Thousands of Palestinian women have gathered in their first mass mobilisation since protests erupted on the border three months ago.
Since the end of March, Gazans have been demonstrating along the heavily guarded frontier in protest at Israel's decade-long blockade of the territory and in support of the Palestinians' right to return to lands they fled or were driven from during the war surrounding the creation of Israel in 1948.
On Tuesday, women arrived in buses from across the enclave, many accompanied by their children, AFP correspondents said.
They moved in groups to within 50 metres of the fence that divides the Gaza Strip from Israeli territory, they reported.
Seventeen people were wounded by Israeli gunfire, Gaza's health ministry spokesman Ashraf al-Qodra told AFP.
"I came to finish the march that my daughter had started," Rim Abu Irmana said, waving a picture of her 15-year-old daughter, Wasal, who was killed by Israeli gunfire on May 14.

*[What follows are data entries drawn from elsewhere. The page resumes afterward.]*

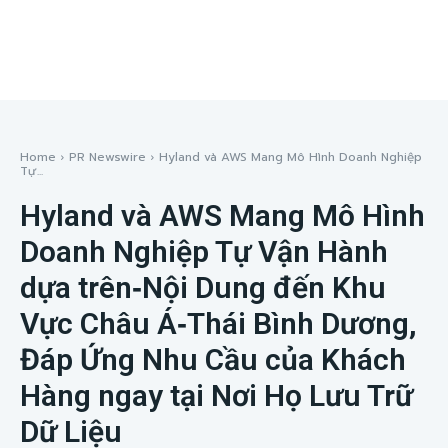
Home
PR Newswire
Hyland và AWS Mang Mô Hình Doanh Nghiệp
Tự...
Hyland và AWS Mang Mô Hình
Doanh Nghiệp Tự Vận Hành
dựa trên‑Nội Dung đến Khu
Vực Châu Á‑Thái Bình Dương,
Đáp Ứng Nhu Cầu của Khách
Hàng ngay tại Nơi Họ Lưu Trữ
Dữ Liệu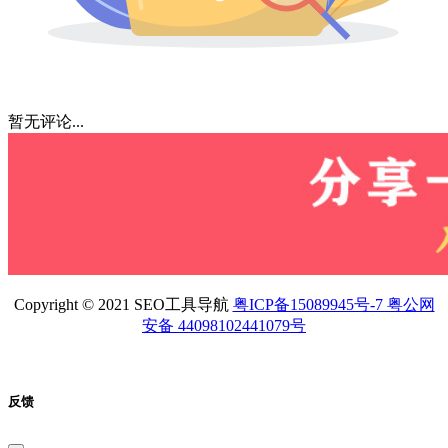
暂无评论...
Copyright © 2021 SEO工具导航
粤ICP备15089945号-7 粤公网
安备 44098102441079号
反馈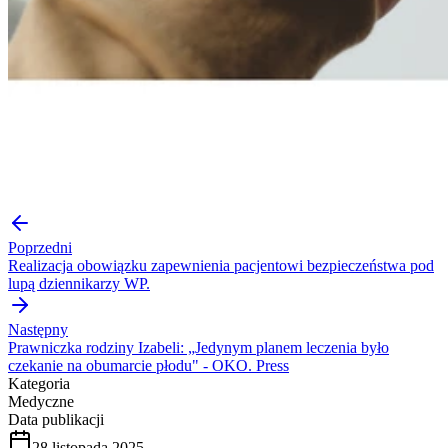
Poprzedni
Realizacja obowiązku zapewnienia pacjentowi bezpieczeństwa pod
lupą dziennikarzy WP.
Następny
Prawniczka rodziny Izabeli: „Jedynym planem leczenia było
czekanie na obumarcie płodu" - OKO. Press
Kategoria
Medyczne
Data publikacji
28 listopada 2025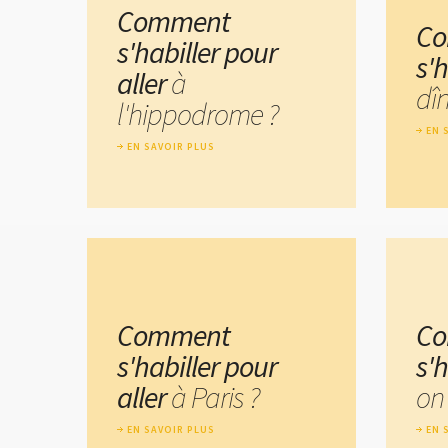
Comment
C
s'habiller pour
s'
aller
à
dîn
l'hippodrome ?
EN 
EN SAVOIR PLUS
Comment
C
s'habiller pour
s'
aller
à Paris ?
on
EN SAVOIR PLUS
EN 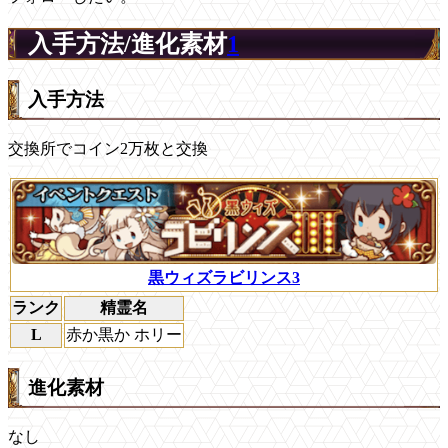
入手方法/進化素材
1
入手方法
交換所でコイン2万枚と交換
黒ウィズラビリンス3
ランク
精霊名
L
赤か黒か ホリー
進化素材
なし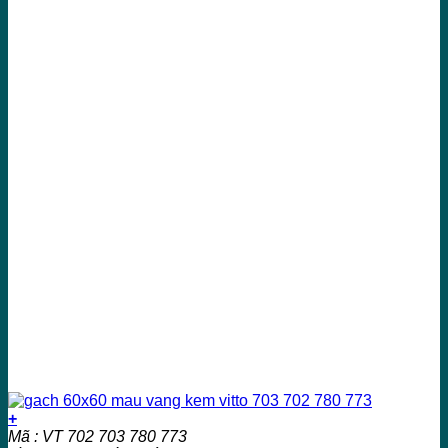
+
Mã : VT 702 703 780 773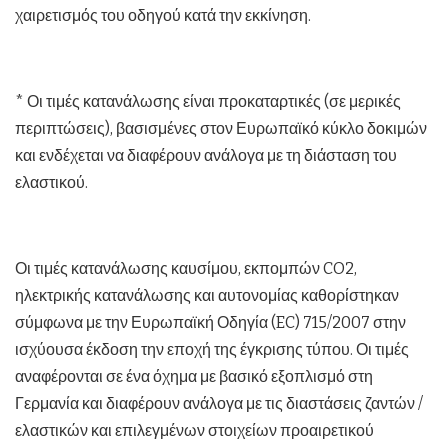
χαιρετισμός του οδηγού κατά την εκκίνηση.
* Οι τιμές κατανάλωσης είναι προκαταρτικές (σε μερικές
περιπτώσεις), βασισμένες στον Ευρωπαϊκό κύκλο δοκιμών
και ενδέχεται να διαφέρουν ανάλογα με τη διάσταση του
ελαστικού.
Οι τιμές κατανάλωσης καυσίμου, εκπομπών CO2,
ηλεκτρικής κατανάλωσης και αυτονομίας καθορίστηκαν
σύμφωνα με την Ευρωπαϊκή Οδηγία (EC) 715/2007 στην
ισχύουσα έκδοση την εποχή της έγκρισης τύπου. Οι τιμές
αναφέρονται σε ένα όχημα με βασικό εξοπλισμό στη
Γερμανία και διαφέρουν ανάλογα με τις διαστάσεις ζαντών /
ελαστικών και επιλεγμένων στοιχείων προαιρετικού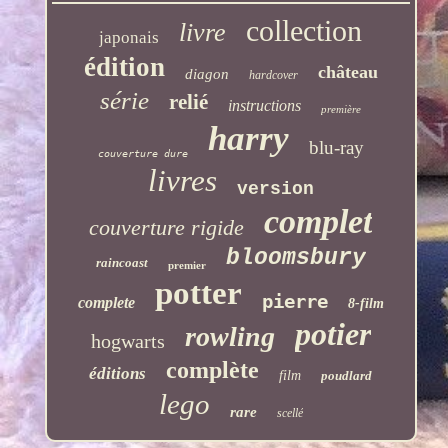
collection
livre
japonais
édition
château
diagon
hardcover
série
relié
instructions
première
harry
blu-ray
couverture dure
livres
version
complet
couverture rigide
bloomsbury
raincoast
premier
potter
pierre
complete
8-film
potier
rowling
hogwarts
complète
éditions
film
poudlard
lego
rare
scellé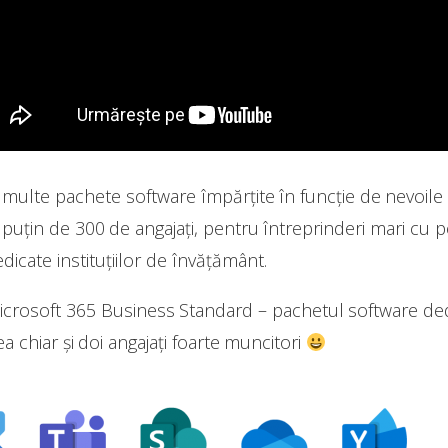
multe pachete software împărțite în funcție de nevoile 
ai puțin de 300 de angajați, pentru întreprinderi mari cu p
cate instituțiilor de învățământ.
crosoft 365 Business Standard – pachetul software ded
ea chiar și doi angajați foarte muncitori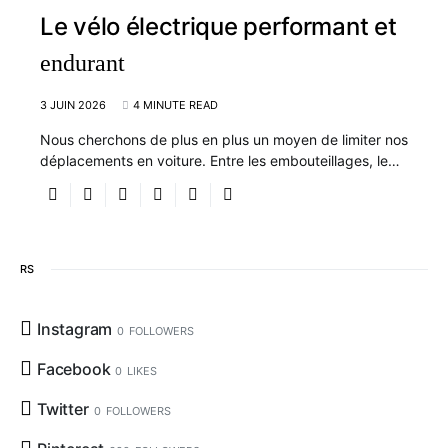
Le vélo électrique performant et
endurant
3 JUIN 2026
4 MINUTE READ
Nous cherchons de plus en plus un moyen de limiter nos
déplacements en voiture. Entre les embouteillages, le…
RS
Instagram
0
FOLLOWERS
Facebook
0
LIKES
Twitter
0
FOLLOWERS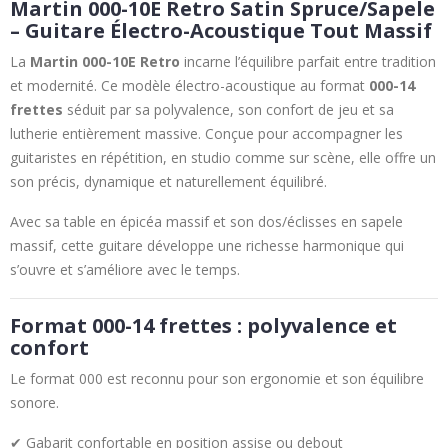
Martin 000-10E Retro Satin Spruce/Sapele
– Guitare Électro-Acoustique Tout Massif
La
Martin 000-10E Retro
incarne l’équilibre parfait entre tradition
et modernité. Ce modèle électro-acoustique au format
000-14
frettes
séduit par sa polyvalence, son confort de jeu et sa
lutherie entièrement massive. Conçue pour accompagner les
guitaristes en répétition, en studio comme sur scène, elle offre un
son précis, dynamique et naturellement équilibré.
Avec sa table en épicéa massif et son dos/éclisses en sapele
massif, cette guitare développe une richesse harmonique qui
s’ouvre et s’améliore avec le temps.
Format 000-14 frettes : polyvalence et
confort
Le format 000 est reconnu pour son ergonomie et son équilibre
sonore.
✔ Gabarit confortable en position assise ou debout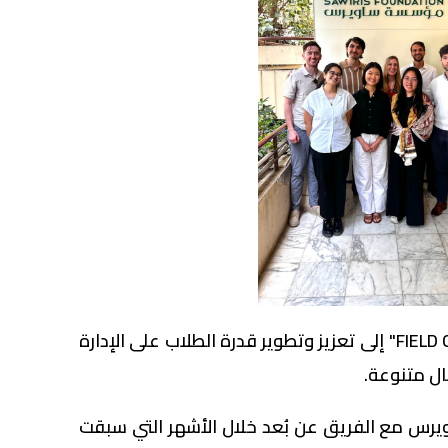
ويهدف برنامج "FIELD Global Capstone" إلى تعزيز وتطوير قدرة الطلاب على الإدارة
ل متنوعة.
س مع الفريق عن بُعد خلال الأشهر التي سبقت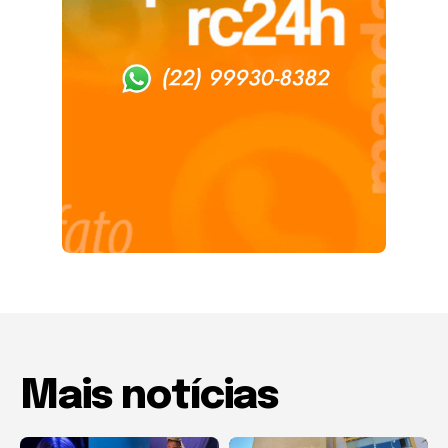
Mais notícias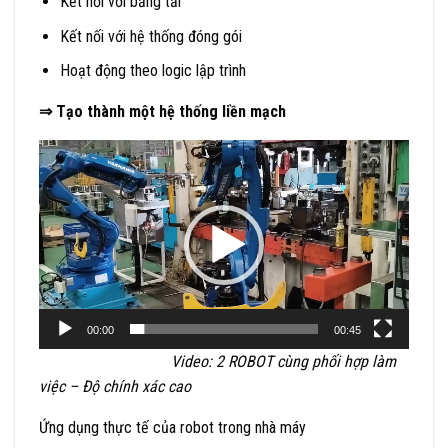
Kết nối với băng tải
Kết nối với hệ thống đóng gói
Hoạt động theo logic lập trình
⇒ Tạo thành một hệ thống liền mạch
Trình
chơi
Video
00:00
00:45
Video: 2 ROBOT cùng phối hợp làm
việc – Độ chính xác cao
Ứng dụng thực tế của robot trong nhà máy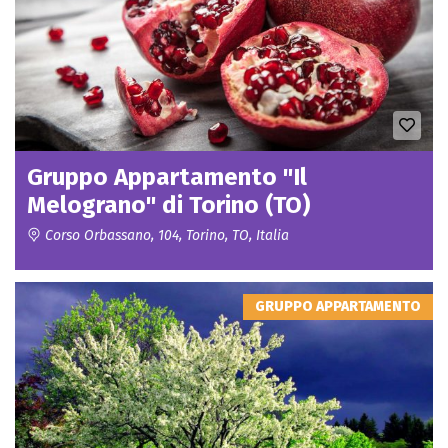
Gruppo Appartamento "Il
Melograno" di Torino (TO)
Corso Orbassano, 104, Torino, TO, Italia
GRUPPO APPARTAMENTO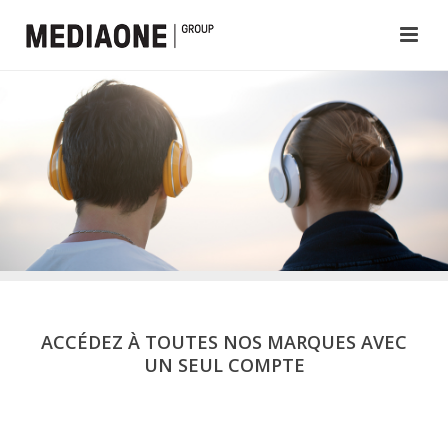
ACCÉDEZ À TOUTES NOS MARQUES AVEC
UN SEUL COMPTE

"These demonstrations are peaceful. We are only defending our land and our rights," added the 43-year-old, holding the hand of her young son.
Since the protests and clashes broke out along the Gaza border on March 30, at least 138 Palestinians have been killed by Israeli fire.
The majority were involved in protests and clashes but others were seeking to breach or damage the border fence.
No Israelis have been killed.
The demonstrations peaked when at least 62 Palestinians were killed as thousands approached the border fence in protest at the US decision to move its embassy to Israel from Tel Aviv to the disputed city of Jerusalem on May 14.
Israel insists the whole of Jerusalem is its "eternal indivisible capital" but the Palestinians claim the eastern sector, which Israel occupied in the Six-Day War of 1967 and later annexed, as the capital of their future state.